• TASK BRIEF
Continue the passage on mapping multi-dimensional metadata to an E/R schema for SAP BW, starting after its last sentence.

• EXCERPT PROVIDED
The model defined the process above may be augmented with physical metadata that provides a mapping from the logical E/R schema to the physical multi-dimensional metadata. The method of mapping comprises the following steps:

a. Each multi-dimensional data source (cube) is represented in the model and contains the following physical metadata:

i. Catalog name.

ii. Schema name.

iii. Cube name.

b. Each entity has associated with it the following physical metadata:

i. Dimension name.

ii. Hierarchy name(s).

iii. Entity semantics (“regular” dimension, time dimension, fact).

c. Each attribute representing a level in a hierarchy has associated with it the following physical metadata:

i. Name of the level in each hierarchy represented by the entity, unless the names are the same in all hierarchies, in which case only a single name is required.

ii. Ordinal number of the level in each hierarchy represented by the entity, unless the ordinal values are the same in all hierarchies, in which case only a single ordinal number is required.

iii. Level semantics.

d. Each attribute representing a property has associated with it the following metadata:

i. The level attribute in the entity with which the property attribute is associated.

ii. Property name.

iii. Data type.

e. Each attribute representing a fact/measure has associated with it the following physical metadata:

i. Measure name.

ii. Aggregator.

iii. Semi-aggregator.

iv. Datatype.

Optionally, the E/R schema is then adorned with additional metadata for the purposes of facilitating the translation of tabular queries posed against the model into multi-dimensional queries. The method for this comprises the following steps:

a. Each entity has associated with it the following additional metadata:

i. Balanced/Unbalanced.

ii. Ragged/Unragged.

iii. Single/Multi root.

b. Each attribute representing a fact/measure has associated with it the following additional metadata:

i. Original aggregate rule.

ii. Original semi-aggregate rule.

EXAMPLE SAP BW

In the following example, a reference to the business modeling application is a reference to an implementation of the multi-dimensional model to E/R translation system 10.

In one embodiment of the present invention, an implementation of the technology is designed to build an E/R schema for SAP BW (TM) (currently version 3.0B). Access is provided to all of the data sources accessible via the SAP OLAP Business Application Programming Interface (BAPI), including:

InfoCube

InfoQuery

Operational Data Store (ODS) via InfoQuery The ODS represents a staging area for transactional data prior to the construction of InfoCubes.

InfoSet via InfoQuery

Remote Cube

MultiProvider

The SAP BW multi-dimensional model exposed through SAP's OLAP BAPI is similar to the model defined as part of an OLE DB for OLAP specification. OLE is an intra and inter process communication mechanism. OLE DB is an application programming interface (API) built upon the OLE protocol for accessing tabular and relational databases. OLE DB for OLAP is an extension of the OLE DB interface for accessing multi-dimensional (mostly OLAP) data sources.

• DATA SHOWN
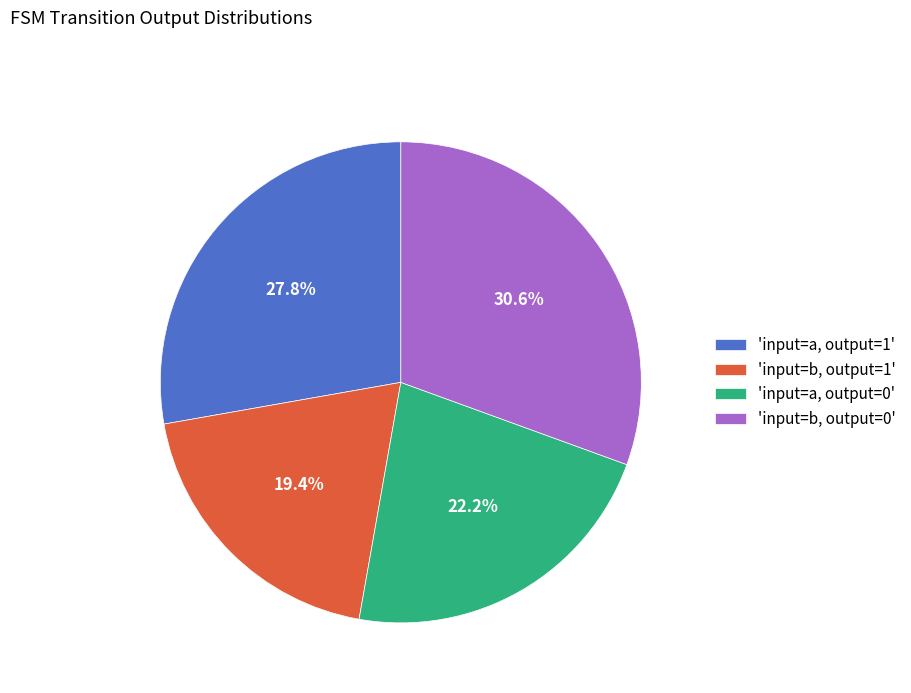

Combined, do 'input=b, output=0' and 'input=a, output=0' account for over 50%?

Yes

---

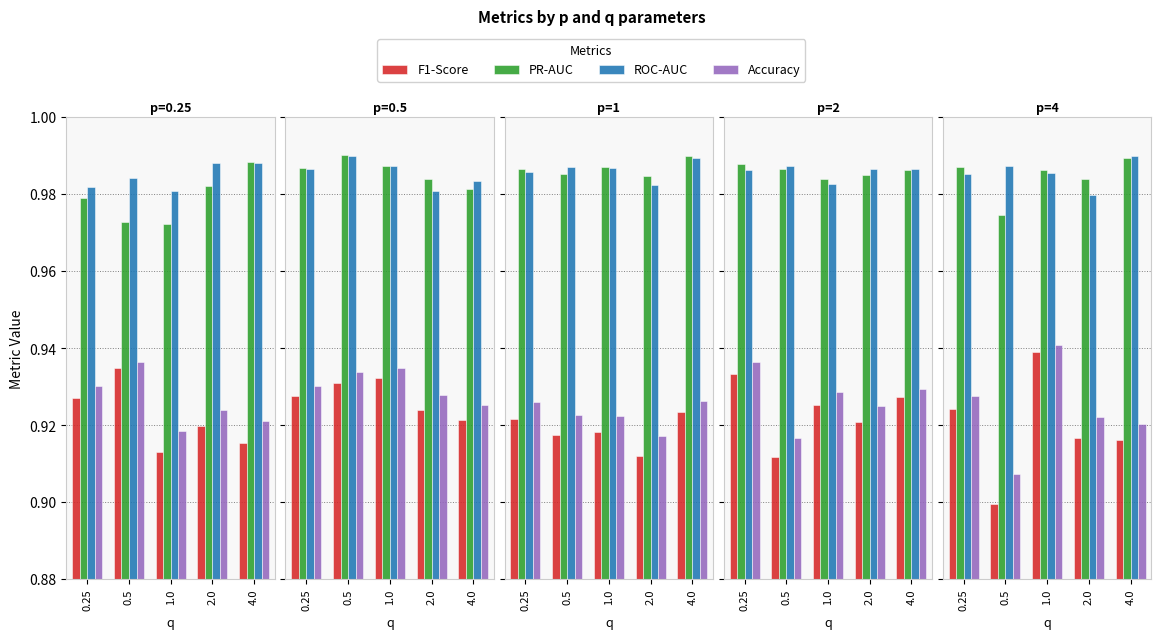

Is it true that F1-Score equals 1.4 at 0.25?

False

• ANSWER SECTION
In addition to the translations to the SAP BW multi-dimensional model made by the OLAP BAPI layer, additional automated procedures are required to develop a complete E/R schema of an SAP BW data source, as detailed below. The multi-dimensional model to E/R translation system 10 (or business modeling application) provides these additional automated procedures.

Some issues are general to any OLAP data source and include:

Single vs. Multi Root

When generating data queries against an OLAP data source, it is important in some instances to know whether the root (highest) level of a hierarchy contains either one, or more than one, member.

The business modeling application invokes the GetMembers method of the OLAP BAPI to obtain the list of members at the root level of all hierarchies represented in an E/R schema to determine the value (true/false) of a property that is associated with the associated entity that indicates whether the hierarchy has a single root member or not.

Balanced & Ragged

Hierarchies may either be balanced or unbalanced. In a balanced hierarchy, all branches descend to the same level. In an unbalanced hierarchy, the only difference is that at least one branch of the hierarchy descends to a different level than all the others. That is, at least one member at the same level within a hierarchy has no descendants while its siblings do.

In a ragged hierarchy, at least one member can have children at levels other than the one immediately below itself in the hierarchical structure.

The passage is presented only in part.